MATERIAL PROVIDED –
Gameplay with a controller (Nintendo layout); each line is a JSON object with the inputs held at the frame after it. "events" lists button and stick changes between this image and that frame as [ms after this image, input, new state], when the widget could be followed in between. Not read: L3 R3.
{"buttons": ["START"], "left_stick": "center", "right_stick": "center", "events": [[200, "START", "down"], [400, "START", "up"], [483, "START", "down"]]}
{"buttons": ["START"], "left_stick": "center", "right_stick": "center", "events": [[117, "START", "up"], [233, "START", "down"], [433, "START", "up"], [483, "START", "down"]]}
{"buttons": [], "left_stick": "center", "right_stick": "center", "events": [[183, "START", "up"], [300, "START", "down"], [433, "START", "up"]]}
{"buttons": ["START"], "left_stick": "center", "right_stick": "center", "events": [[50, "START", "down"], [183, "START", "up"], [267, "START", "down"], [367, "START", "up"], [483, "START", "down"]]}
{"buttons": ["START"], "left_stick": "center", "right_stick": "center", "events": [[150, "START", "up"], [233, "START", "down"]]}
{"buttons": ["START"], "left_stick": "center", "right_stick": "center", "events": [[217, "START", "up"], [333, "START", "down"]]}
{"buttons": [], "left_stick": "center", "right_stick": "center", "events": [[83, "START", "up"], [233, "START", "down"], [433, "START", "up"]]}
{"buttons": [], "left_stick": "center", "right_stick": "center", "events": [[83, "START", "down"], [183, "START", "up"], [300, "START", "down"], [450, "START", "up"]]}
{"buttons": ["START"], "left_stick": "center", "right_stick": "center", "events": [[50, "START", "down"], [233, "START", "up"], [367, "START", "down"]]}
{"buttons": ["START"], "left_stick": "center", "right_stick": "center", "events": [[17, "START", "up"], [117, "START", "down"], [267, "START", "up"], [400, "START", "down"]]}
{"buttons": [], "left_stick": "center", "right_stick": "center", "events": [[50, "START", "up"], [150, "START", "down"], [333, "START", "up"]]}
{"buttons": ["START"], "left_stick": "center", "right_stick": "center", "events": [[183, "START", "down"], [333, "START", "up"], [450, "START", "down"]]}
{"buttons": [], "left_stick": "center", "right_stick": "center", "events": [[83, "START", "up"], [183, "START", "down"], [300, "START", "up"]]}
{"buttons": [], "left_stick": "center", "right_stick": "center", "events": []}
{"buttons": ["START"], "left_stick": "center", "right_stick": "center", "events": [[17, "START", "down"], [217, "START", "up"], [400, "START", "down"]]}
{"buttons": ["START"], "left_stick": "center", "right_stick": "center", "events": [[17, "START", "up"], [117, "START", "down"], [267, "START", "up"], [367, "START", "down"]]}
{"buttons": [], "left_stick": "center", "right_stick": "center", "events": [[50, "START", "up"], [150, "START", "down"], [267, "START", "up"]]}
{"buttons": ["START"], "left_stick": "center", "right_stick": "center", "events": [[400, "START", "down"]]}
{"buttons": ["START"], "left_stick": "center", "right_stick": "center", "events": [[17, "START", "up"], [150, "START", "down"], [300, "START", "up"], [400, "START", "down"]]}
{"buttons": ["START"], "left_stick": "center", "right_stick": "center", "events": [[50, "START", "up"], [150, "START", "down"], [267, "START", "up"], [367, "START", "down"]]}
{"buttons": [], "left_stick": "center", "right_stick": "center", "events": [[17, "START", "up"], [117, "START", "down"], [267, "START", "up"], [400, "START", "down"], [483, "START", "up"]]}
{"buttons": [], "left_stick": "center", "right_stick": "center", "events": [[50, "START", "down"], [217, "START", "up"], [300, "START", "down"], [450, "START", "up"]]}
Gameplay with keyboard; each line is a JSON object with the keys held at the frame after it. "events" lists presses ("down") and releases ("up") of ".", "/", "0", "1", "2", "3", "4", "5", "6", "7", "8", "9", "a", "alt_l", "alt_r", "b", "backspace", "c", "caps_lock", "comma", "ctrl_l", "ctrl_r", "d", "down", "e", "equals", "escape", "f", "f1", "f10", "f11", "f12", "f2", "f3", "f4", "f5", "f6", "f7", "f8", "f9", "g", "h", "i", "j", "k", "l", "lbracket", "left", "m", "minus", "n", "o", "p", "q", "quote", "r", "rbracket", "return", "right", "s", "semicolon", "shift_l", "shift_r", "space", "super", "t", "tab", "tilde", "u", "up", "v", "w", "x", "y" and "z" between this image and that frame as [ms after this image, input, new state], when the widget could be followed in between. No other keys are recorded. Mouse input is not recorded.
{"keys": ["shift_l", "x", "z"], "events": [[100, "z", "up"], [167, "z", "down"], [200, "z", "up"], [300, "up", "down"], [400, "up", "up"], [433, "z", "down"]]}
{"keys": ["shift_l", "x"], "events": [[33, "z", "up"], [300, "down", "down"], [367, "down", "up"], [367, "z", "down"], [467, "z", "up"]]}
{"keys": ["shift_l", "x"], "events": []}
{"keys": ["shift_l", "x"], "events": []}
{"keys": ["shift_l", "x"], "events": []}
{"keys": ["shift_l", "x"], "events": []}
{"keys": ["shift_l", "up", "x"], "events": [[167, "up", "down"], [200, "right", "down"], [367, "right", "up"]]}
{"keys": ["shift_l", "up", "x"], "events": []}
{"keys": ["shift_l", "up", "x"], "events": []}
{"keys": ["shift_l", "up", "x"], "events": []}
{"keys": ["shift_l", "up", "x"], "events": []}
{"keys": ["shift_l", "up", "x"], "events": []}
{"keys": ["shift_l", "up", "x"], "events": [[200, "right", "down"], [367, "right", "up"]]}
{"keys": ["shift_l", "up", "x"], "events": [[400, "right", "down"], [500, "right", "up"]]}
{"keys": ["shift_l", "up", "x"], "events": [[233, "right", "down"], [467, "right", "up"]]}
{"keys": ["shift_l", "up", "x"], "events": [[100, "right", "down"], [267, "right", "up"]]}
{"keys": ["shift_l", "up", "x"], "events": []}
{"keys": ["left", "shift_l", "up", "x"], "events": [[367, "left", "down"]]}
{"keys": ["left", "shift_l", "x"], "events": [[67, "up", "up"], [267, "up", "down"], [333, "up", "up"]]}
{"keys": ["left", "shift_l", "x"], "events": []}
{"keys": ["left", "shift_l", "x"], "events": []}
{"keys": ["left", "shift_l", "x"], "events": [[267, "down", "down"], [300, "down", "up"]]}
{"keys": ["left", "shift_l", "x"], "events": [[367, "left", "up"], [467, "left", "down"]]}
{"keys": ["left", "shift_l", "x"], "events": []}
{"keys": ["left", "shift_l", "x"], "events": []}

DIRECTIONS –
Nothing but a number is expected here: the number of lines in the entries that include the word "input".

YOUR SOLUTION –
2